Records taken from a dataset
##########

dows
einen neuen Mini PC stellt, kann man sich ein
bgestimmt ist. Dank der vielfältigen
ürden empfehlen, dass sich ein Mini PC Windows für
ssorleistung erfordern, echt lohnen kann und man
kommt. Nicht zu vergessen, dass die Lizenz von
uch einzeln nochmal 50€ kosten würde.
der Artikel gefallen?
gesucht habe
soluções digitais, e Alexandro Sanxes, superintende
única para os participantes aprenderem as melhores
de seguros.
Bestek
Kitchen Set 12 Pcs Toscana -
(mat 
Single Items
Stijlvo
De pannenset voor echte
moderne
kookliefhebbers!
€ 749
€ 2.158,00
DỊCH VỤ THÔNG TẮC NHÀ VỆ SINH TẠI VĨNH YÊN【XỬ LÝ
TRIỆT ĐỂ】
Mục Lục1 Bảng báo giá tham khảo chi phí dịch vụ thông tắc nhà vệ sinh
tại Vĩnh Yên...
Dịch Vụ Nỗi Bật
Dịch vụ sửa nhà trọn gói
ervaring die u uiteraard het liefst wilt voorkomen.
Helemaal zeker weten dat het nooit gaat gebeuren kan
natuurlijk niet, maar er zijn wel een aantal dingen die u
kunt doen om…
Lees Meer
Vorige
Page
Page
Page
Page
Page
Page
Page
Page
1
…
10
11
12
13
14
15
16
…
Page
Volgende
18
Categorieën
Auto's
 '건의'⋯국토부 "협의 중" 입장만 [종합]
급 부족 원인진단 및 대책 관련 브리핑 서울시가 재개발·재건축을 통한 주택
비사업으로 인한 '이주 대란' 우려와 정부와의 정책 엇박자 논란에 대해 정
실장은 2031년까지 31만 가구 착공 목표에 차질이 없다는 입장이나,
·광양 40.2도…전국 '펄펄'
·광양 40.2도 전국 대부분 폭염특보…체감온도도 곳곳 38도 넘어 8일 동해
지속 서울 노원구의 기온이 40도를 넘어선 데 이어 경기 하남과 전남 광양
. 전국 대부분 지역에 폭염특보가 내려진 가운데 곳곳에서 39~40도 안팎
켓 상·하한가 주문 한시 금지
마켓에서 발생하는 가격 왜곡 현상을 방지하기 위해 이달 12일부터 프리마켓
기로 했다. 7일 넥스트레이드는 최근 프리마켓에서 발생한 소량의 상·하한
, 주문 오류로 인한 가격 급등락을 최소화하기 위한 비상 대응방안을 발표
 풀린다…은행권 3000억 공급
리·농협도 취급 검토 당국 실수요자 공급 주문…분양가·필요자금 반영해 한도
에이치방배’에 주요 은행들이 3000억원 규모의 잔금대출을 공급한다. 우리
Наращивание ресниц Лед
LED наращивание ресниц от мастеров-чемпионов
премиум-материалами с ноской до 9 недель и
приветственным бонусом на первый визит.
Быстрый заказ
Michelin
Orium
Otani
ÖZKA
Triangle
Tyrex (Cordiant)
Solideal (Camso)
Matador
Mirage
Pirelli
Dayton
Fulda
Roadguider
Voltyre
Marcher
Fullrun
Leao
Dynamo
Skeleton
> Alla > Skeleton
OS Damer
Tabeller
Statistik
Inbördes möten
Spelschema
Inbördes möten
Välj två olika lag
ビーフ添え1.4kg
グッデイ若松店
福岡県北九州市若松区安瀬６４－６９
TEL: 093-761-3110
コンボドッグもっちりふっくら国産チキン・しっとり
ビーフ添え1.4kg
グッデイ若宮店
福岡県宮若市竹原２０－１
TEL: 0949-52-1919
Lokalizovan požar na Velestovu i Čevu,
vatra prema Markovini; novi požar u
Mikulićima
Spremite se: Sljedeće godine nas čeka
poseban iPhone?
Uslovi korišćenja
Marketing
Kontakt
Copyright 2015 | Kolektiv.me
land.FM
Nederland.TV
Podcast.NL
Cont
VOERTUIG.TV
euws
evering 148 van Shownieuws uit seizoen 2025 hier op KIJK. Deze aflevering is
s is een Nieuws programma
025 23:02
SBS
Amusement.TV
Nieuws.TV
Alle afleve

##########

Copy all of the material above word for word, keeping every line as it appears.

dows
einen neuen Mini PC stellt, kann man sich ein
bgestimmt ist. Dank der vielfältigen
ürden empfehlen, dass sich ein Mini PC Windows für
ssorleistung erfordern, echt lohnen kann und man
kommt. Nicht zu vergessen, dass die Lizenz von
uch einzeln nochmal 50€ kosten würde.
der Artikel gefallen?
gesucht habe
soluções digitais, e Alexandro Sanxes, superintende
única para os participantes aprenderem as melhores
de seguros.
Bestek
Kitchen Set 12 Pcs Toscana -
(mat 
Single Items
Stijlvo
De pannenset voor echte
moderne
kookliefhebbers!
€ 749
€ 2.158,00
DỊCH VỤ THÔNG TẮC NHÀ VỆ SINH TẠI VĨNH YÊN【XỬ LÝ
TRIỆT ĐỂ】
Mục Lục1 Bảng báo giá tham khảo chi phí dịch vụ thông tắc nhà vệ sinh
tại Vĩnh Yên...
Dịch Vụ Nỗi Bật
Dịch vụ sửa nhà trọn gói
ervaring die u uiteraard het liefst wilt voorkomen.
Helemaal zeker weten dat het nooit gaat gebeuren kan
natuurlijk niet, maar er zijn wel een aantal dingen die u
kunt doen om…
Lees Meer
Vorige
Page
Page
Page
Page
Page
Page
Page
Page
1
…
10
11
12
13
14
15
16
…
Page
Volgende
18
Categorieën
Auto's
 '건의'⋯국토부 "협의 중" 입장만 [종합]
급 부족 원인진단 및 대책 관련 브리핑 서울시가 재개발·재건축을 통한 주택
비사업으로 인한 '이주 대란' 우려와 정부와의 정책 엇박자 논란에 대해 정
실장은 2031년까지 31만 가구 착공 목표에 차질이 없다는 입장이나,
·광양 40.2도…전국 '펄펄'
·광양 40.2도 전국 대부분 폭염특보…체감온도도 곳곳 38도 넘어 8일 동해
지속 서울 노원구의 기온이 40도를 넘어선 데 이어 경기 하남과 전남 광양
. 전국 대부분 지역에 폭염특보가 내려진 가운데 곳곳에서 39~40도 안팎
켓 상·하한가 주문 한시 금지
마켓에서 발생하는 가격 왜곡 현상을 방지하기 위해 이달 12일부터 프리마켓
기로 했다. 7일 넥스트레이드는 최근 프리마켓에서 발생한 소량의 상·하한
, 주문 오류로 인한 가격 급등락을 최소화하기 위한 비상 대응방안을 발표
 풀린다…은행권 3000억 공급
리·농협도 취급 검토 당국 실수요자 공급 주문…분양가·필요자금 반영해 한도
에이치방배’에 주요 은행들이 3000억원 규모의 잔금대출을 공급한다. 우리
Наращивание ресниц Лед
LED наращивание ресниц от мастеров-чемпионов
премиум-материалами с ноской до 9 недель и
приветственным бонусом на первый визит.
Быстрый заказ
Michelin
Orium
Otani
ÖZKA
Triangle
Tyrex (Cordiant)
Solideal (Camso)
Matador
Mirage
Pirelli
Dayton
Fulda
Roadguider
Voltyre
Marcher
Fullrun
Leao
Dynamo
Skeleton
> Alla > Skeleton
OS Damer
Tabeller
Statistik
Inbördes möten
Spelschema
Inbördes möten
Välj två olika lag
ビーフ添え1.4kg
グッデイ若松店
福岡県北九州市若松区安瀬６４－６９
TEL: 093-761-3110
コンボドッグもっちりふっくら国産チキン・しっとり
ビーフ添え1.4kg
グッデイ若宮店
福岡県宮若市竹原２０－１
TEL: 0949-52-1919
Lokalizovan požar na Velestovu i Čevu,
vatra prema Markovini; novi požar u
Mikulićima
Spremite se: Sljedeće godine nas čeka
poseban iPhone?
Uslovi korišćenja
Marketing
Kontakt
Copyright 2015 | Kolektiv.me
land.FM
Nederland.TV
Podcast.NL
Cont
VOERTUIG.TV
euws
evering 148 van Shownieuws uit seizoen 2025 hier op KIJK. Deze aflevering is
s is een Nieuws programma
025 23:02
SBS
Amusement.TV
Nieuws.TV
Alle afleve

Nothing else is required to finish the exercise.